Real Life Human Boy Cigarette

Each one night stand is a band-aid that quickly is washed away by the faucet running with water made of the memory of him.
Stranded rose in the hoard of ravenous men, passing him like the blood of Christ on Sunday morning, everyone having their chance to wrap their lips around the glass, to consume a fraction of the contents that lay within him, but what happens when there is no more left in the cup.
But, what happens when they drink away of the wine, drink the glass empty.
The glass shatters, echoing it’s destruction against bare skinned walls.

I can’t even trust myself, each time you were within me; you left the apartment with a piece of who I was when you left, when you left, I lost myself.
ARE WE JUST FRIENDS?
YOU SAID YOU LOVED ME AS I STRIPPED CLOTHES AND DOUBT OF YOUR TRUST.

I’m a real life boy cigarette, put your mouth around me, take the high my chemicals give you, when you’re finished and I’m all burnt out, step me out on the pavement.

Seven of them (seven felt like a thousand) held his face against the cold tile of the bathroom floor, the floor was as if it was on fire, and the burns left scars under his skin forever, one no can see but he can always feel.
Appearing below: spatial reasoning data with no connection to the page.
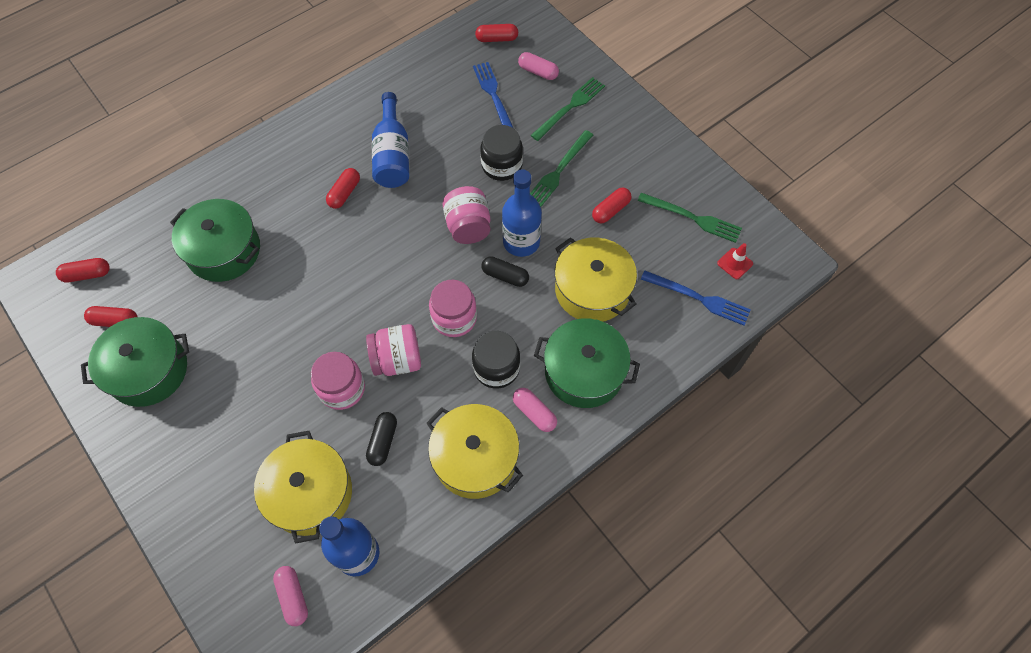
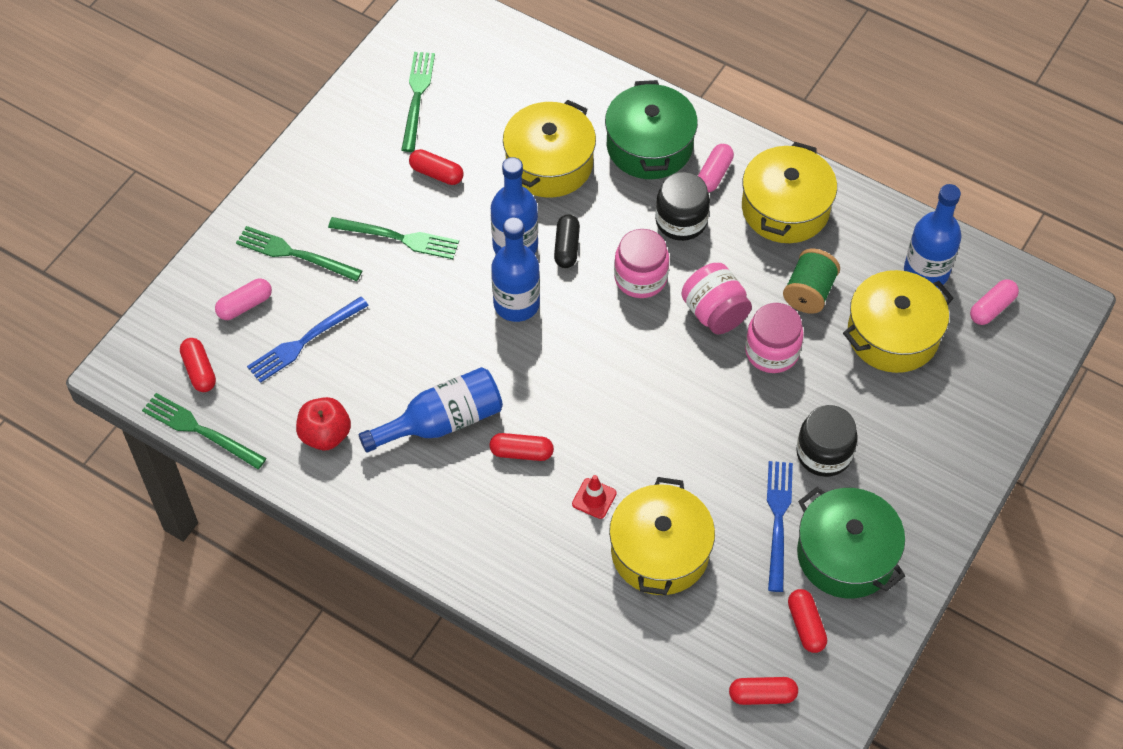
camera: 110 degrees left, 5 degrees down
(87, 274) = (762, 695): red capsule -> red capsule turned 60 degrees counterclockwise
(224, 250) = (659, 551): green pot -> yellow pot
(383, 441) = (809, 292): black capsule -> green spool
(415, 90) = (325, 435): none -> red apple
(451, 31) = (200, 430): none -> green fork
(468, 227) = (516, 304): pink jar -> blue bottle
(502, 165) = (413, 298): black jar -> black jar (824, 453)
(538, 72) = (245, 305): pink capsule -> pink capsule turned 45 degrees clockwise
(698, 298) = (519, 72): blue fork -> blue fork (778, 521)
(735, 263) = (462, 50): red traffic cone -> red traffic cone (594, 498)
The walls of that surrounded them muffled his screams, and hide the abuse, the walls manifested in him, muffling the memory in the day, and drowning him in his sleep, fighting to breathe, suffocating in bed sheets.

Each scar, each cut, each tear at the seams, each bruise, and each and every little reminders, is a mark of another man, that has tainted his skin in signatures, of every single of those palms that brushed a stoke of paint on his easel of skin.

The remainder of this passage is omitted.